▶ **Exercise directions**
Across the records below, how many lines contain the string "nhất"? Give the number by itself.

──────────

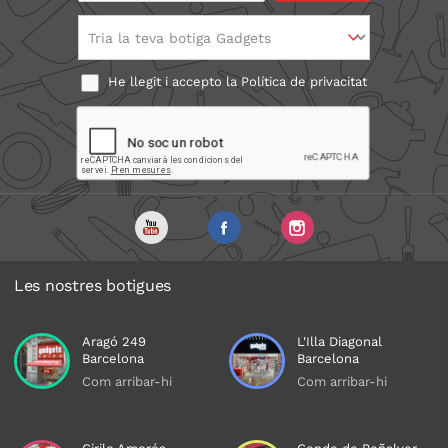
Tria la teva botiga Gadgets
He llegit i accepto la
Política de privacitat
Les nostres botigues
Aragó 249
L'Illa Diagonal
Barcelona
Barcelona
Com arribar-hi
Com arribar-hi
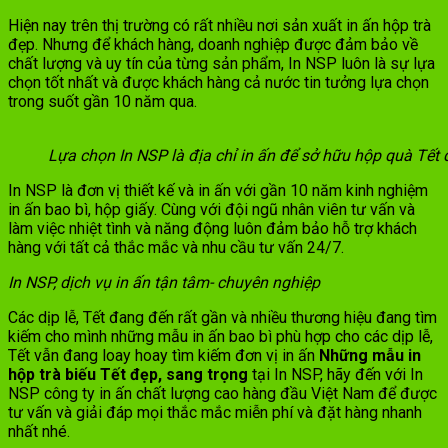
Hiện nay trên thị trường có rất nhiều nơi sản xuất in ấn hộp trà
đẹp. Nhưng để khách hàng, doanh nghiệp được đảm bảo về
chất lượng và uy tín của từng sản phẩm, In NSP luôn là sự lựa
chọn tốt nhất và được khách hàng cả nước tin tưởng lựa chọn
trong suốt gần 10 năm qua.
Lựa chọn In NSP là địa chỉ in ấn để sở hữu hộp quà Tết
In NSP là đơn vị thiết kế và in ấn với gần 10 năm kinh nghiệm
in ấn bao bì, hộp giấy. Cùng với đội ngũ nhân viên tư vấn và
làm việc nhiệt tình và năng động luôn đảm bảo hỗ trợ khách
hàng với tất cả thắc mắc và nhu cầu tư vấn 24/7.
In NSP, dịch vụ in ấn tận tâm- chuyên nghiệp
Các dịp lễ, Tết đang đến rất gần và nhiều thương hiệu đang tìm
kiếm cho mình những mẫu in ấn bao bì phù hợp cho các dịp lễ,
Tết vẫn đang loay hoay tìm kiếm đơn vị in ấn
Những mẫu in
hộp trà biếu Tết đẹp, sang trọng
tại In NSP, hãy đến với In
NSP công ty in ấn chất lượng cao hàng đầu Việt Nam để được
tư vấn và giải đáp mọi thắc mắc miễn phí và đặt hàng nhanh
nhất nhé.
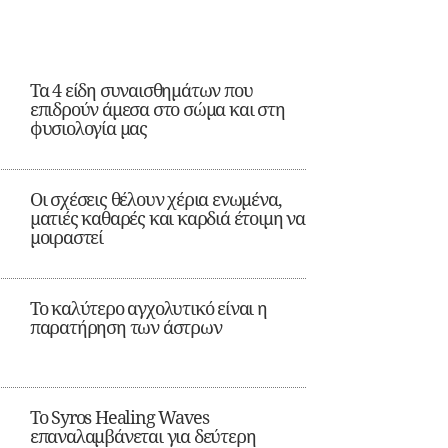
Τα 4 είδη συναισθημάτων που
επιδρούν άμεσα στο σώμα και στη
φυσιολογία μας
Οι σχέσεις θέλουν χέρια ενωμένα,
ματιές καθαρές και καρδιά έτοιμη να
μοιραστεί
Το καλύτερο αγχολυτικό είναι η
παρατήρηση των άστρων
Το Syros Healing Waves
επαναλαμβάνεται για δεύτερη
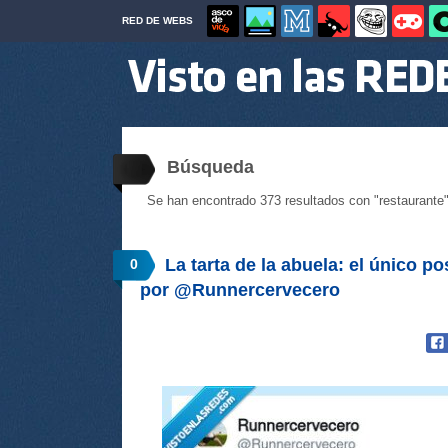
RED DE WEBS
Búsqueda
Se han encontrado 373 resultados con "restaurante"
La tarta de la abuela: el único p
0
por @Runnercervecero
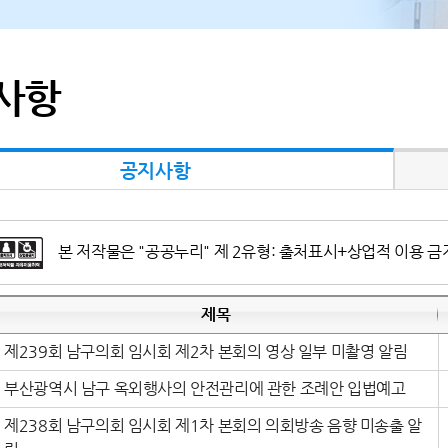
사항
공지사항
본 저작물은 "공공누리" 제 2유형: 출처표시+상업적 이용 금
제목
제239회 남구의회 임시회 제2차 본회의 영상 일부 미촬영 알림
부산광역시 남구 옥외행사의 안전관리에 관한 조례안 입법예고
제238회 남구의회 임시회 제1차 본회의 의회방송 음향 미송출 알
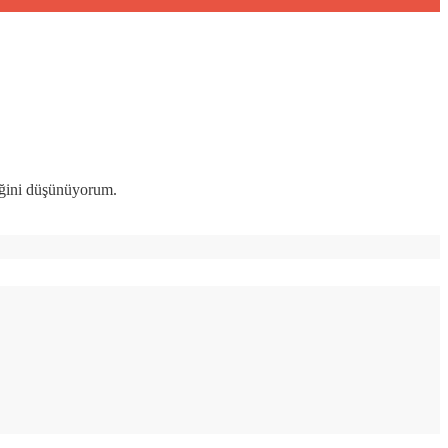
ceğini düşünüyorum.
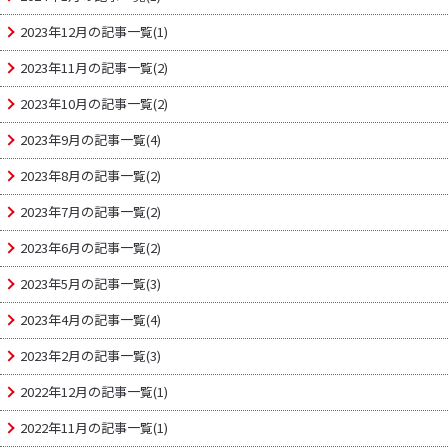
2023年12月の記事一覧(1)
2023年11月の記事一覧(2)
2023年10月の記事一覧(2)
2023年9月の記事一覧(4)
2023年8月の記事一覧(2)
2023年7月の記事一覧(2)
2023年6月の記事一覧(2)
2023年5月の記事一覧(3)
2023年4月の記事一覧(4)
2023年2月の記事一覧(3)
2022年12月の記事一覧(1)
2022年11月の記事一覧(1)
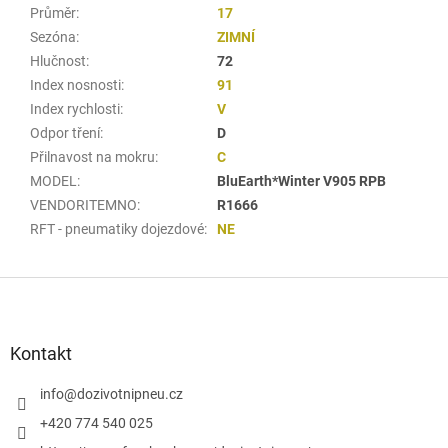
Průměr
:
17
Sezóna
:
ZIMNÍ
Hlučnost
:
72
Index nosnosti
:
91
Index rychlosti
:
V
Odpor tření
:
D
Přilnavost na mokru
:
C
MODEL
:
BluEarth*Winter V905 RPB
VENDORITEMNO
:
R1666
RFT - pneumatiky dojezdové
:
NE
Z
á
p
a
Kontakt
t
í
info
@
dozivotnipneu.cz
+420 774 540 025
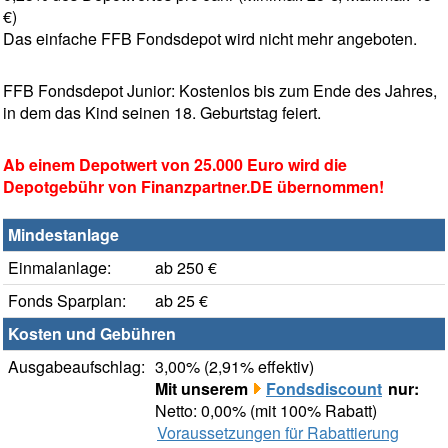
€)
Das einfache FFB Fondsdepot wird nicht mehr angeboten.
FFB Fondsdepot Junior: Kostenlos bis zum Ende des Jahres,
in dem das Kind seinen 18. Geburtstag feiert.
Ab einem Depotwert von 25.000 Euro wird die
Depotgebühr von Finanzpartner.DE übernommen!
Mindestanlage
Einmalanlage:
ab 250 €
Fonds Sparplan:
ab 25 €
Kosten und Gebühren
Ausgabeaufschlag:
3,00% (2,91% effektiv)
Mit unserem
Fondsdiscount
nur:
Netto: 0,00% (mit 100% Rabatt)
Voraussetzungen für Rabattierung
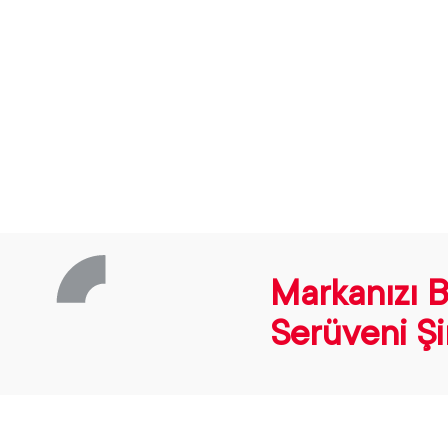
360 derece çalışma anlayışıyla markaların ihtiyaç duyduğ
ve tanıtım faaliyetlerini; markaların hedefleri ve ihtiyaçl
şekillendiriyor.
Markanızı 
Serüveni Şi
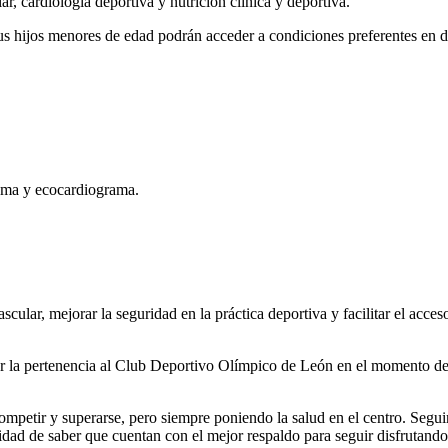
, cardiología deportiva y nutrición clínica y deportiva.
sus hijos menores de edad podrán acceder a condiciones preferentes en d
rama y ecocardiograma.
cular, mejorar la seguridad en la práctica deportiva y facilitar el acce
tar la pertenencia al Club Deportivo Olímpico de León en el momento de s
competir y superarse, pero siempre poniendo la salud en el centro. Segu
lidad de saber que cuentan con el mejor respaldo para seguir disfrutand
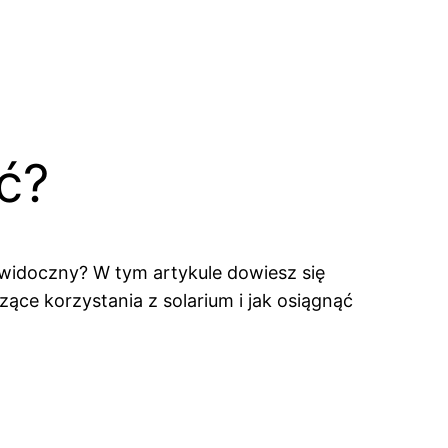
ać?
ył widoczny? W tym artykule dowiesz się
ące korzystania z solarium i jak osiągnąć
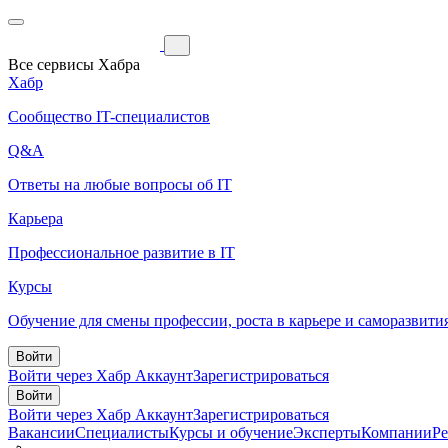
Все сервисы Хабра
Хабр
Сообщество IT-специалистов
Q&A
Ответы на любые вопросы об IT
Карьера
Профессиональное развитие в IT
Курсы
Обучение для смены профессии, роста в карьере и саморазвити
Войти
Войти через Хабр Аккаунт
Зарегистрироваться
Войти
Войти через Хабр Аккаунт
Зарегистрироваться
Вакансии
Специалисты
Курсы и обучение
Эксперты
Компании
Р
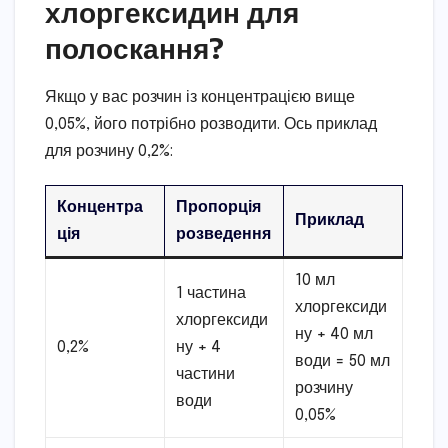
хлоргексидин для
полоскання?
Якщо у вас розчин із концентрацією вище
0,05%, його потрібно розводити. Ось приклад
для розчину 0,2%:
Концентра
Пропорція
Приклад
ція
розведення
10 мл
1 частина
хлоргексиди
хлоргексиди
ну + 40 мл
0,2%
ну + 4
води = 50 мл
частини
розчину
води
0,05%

──────────

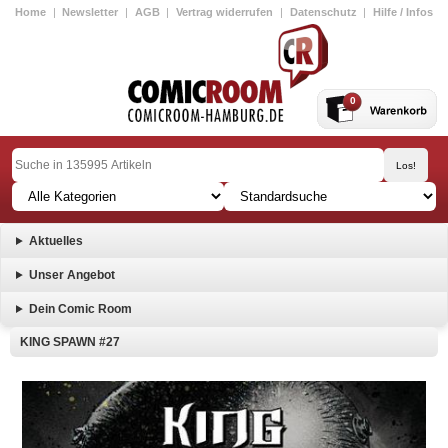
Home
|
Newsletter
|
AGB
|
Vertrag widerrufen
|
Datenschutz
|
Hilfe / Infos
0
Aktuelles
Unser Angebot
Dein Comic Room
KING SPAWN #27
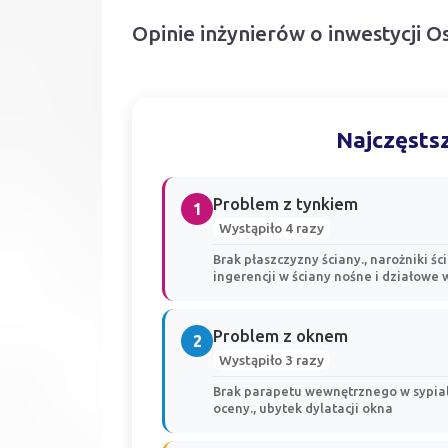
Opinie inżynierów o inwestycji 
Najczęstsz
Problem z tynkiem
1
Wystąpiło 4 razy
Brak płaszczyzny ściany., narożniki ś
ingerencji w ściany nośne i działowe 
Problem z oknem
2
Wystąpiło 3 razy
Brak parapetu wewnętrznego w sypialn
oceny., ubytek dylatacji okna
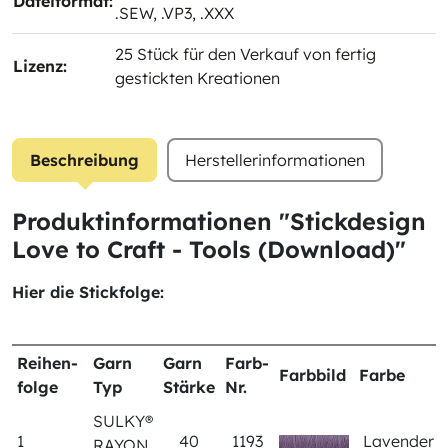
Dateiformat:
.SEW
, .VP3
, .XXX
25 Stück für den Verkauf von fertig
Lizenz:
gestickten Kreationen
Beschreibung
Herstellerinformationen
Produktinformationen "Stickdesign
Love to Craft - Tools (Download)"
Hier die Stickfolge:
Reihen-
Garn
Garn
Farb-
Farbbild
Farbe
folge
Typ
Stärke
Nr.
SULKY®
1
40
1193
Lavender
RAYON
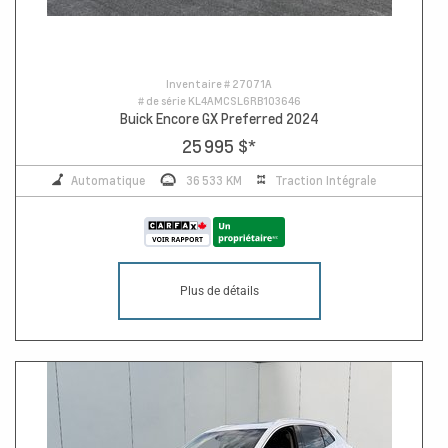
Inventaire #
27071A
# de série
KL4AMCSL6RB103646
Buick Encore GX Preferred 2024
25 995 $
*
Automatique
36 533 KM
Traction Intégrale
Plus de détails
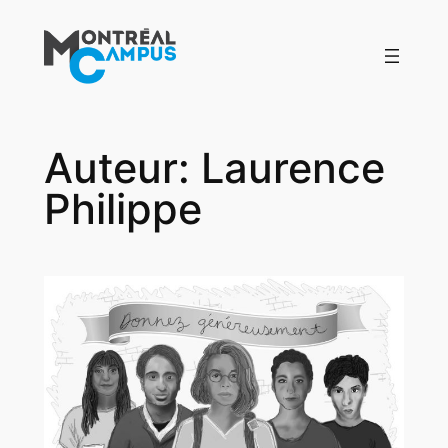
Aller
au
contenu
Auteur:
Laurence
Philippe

──────────

▶ **Response box**
2